In addition to the title of the "new Eve" the Virgin Mary is also acknowledged by the titles "The Ark of the New Covenant," "The Mother of the Church," "The Lady of the Rosary," and "Our Mediatrix."

The Virgin Mary as the Ark of the New Covenant

In the Old Covenant the Holy Ark of the Covenant was God's presence with His Covenant people. In Mary's "yes" in humbly submitting herself to God's plan she became the Ark of the New Covenant (see the Chart The Virgin Mary - The Arc of the New Covenant), her womb became the first Eucharistic tabernacle, and her travels to visit Elizabeth her cousin and her journey to Bethlehem, became the first Eucharistic processions. Pope Benedict XVI expressed this dimension of Mary's meekness in her submission to God his homily on June 1, 2005: "In a certain way, we can say that her journey was'and we are pleased to highlight this in the Year of the Eucharist'the first Eucharistic procession of history. Living tabernacle of God-made-flesh, Mary is the Ark of the Covenant in whom the Lord has visited and redeemed His people. Jesus' presence fills her with the Holy Spirit....Is not this too the joy of the Church, that incessantly welcomes Jesus in the Holy Eucharist and carries Him to the world with the testimony of assiduous charity permeated by faith and hope? Yes, to welcome Christ and to take Him to others is the true joy of Christians! Dear brothers and sisters let us carry on and imitate Mary, a deeply Eucharistic soul, and all our lives will become a Magnificat." Pope Benedict XVI, June 1, 2005

The Virgin Mary is the Church's inheritance from the cross of Jesus Christ. At the very end of His life Jesus entrusted His mother into the care of the "beloved disciple" and at the same time announced that the "beloved disciple" became a child of Mary'at this moment in salvation history, St. John became the representative of all the beloved disciples of Jesus' New Covenant Church. This is the birth of the Christian family at the foot of the cross. Jesus has given Mary the maternal care of John and all faithful disciples in her Son's Church. This is Mary's spiritual motherhood "in order of grace" according to Vatican II (Lumen Gentium, 61,62). It is in this sense of her spiritual motherhood that the Church has continued to honor Mary from the earliest years of the Church. The sacramentary Collection of Masses of the Blessed Virgin Mary contains 46 Masses, twelve of which first appeared during the Marian Year observed by the Church from Pentecost 1987, through the Feast of the Assumption, August 15, 1988.

Data shown:
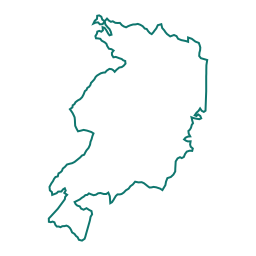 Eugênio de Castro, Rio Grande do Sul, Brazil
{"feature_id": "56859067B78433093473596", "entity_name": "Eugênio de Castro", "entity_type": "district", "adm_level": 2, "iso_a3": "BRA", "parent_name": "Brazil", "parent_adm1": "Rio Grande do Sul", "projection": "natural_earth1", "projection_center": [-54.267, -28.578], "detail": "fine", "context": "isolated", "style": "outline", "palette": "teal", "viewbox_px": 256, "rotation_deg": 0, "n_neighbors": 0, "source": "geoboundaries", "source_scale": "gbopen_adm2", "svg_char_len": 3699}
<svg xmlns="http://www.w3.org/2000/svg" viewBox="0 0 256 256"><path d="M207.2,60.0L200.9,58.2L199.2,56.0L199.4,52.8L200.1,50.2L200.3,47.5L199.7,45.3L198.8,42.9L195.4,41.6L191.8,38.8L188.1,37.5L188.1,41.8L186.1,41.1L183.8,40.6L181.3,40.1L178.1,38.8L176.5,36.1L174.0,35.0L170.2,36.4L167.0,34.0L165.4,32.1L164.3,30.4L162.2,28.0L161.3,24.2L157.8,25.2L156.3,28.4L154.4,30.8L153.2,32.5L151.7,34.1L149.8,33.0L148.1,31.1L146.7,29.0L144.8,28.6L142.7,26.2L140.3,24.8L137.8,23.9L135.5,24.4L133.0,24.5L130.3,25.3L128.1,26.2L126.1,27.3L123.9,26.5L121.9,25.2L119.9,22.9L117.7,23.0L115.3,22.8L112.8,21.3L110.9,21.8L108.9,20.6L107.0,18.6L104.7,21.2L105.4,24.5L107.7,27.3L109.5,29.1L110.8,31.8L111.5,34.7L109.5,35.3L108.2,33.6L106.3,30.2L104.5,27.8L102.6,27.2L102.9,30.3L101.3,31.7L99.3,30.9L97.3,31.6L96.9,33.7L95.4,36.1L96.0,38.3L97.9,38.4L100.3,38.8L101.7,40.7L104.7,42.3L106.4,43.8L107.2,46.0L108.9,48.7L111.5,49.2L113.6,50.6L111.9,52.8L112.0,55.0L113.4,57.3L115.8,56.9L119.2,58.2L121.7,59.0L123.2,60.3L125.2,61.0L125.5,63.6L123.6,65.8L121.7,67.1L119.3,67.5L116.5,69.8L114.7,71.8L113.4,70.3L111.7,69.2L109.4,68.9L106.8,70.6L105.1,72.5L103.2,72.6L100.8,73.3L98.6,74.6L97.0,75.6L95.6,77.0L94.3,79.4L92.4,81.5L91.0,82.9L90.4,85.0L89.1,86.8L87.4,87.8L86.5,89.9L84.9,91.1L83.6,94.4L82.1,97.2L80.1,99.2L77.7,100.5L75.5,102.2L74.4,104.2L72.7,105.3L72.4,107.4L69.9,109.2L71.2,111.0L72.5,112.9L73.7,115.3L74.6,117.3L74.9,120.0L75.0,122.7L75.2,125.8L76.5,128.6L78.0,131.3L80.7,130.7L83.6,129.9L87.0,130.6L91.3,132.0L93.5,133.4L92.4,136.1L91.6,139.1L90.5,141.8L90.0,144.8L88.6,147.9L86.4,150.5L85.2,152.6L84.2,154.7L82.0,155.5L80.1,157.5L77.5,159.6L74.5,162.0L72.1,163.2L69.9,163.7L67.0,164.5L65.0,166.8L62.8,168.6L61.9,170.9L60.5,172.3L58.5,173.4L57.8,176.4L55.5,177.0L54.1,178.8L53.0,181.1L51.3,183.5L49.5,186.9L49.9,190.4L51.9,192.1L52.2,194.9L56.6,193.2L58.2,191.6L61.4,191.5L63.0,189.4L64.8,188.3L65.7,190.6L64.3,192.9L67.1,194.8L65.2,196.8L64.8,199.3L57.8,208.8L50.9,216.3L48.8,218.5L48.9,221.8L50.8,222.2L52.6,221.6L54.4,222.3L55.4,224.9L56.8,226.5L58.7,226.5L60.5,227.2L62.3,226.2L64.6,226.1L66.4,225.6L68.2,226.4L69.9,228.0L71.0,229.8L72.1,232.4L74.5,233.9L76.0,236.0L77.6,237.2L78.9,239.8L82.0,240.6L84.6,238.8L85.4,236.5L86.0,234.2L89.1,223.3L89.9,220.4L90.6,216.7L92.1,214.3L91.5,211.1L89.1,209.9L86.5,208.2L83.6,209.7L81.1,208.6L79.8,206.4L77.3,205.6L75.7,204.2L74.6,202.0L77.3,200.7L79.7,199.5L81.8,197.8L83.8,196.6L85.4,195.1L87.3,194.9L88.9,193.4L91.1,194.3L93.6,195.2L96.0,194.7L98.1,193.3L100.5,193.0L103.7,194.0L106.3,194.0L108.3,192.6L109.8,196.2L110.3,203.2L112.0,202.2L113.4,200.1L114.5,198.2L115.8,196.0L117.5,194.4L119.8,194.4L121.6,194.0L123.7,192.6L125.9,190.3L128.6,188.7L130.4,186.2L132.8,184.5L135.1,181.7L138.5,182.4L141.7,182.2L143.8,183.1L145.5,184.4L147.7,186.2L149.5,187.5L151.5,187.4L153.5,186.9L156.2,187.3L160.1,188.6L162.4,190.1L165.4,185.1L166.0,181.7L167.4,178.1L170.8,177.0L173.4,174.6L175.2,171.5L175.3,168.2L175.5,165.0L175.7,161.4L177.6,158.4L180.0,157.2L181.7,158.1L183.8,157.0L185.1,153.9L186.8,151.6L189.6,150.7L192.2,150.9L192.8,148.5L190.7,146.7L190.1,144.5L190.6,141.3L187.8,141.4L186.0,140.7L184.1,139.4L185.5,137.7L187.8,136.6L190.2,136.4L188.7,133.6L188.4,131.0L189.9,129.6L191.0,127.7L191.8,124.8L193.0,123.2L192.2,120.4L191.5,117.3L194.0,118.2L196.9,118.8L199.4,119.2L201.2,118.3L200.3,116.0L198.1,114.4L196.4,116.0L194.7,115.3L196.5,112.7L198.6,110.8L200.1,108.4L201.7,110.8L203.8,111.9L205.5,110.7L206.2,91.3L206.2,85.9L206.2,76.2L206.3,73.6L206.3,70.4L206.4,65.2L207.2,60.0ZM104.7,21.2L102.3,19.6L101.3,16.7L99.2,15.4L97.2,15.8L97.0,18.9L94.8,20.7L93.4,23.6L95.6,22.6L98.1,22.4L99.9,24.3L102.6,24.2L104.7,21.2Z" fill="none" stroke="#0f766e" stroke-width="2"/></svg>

The task:
In the text about the Virgin Mary, how many Masses are in the sacramentary Collection of Masses of the Blessed Virgin Mary? Please rely only on the text about the Virgin Mary, not on the lines.

The result:
46 Masses.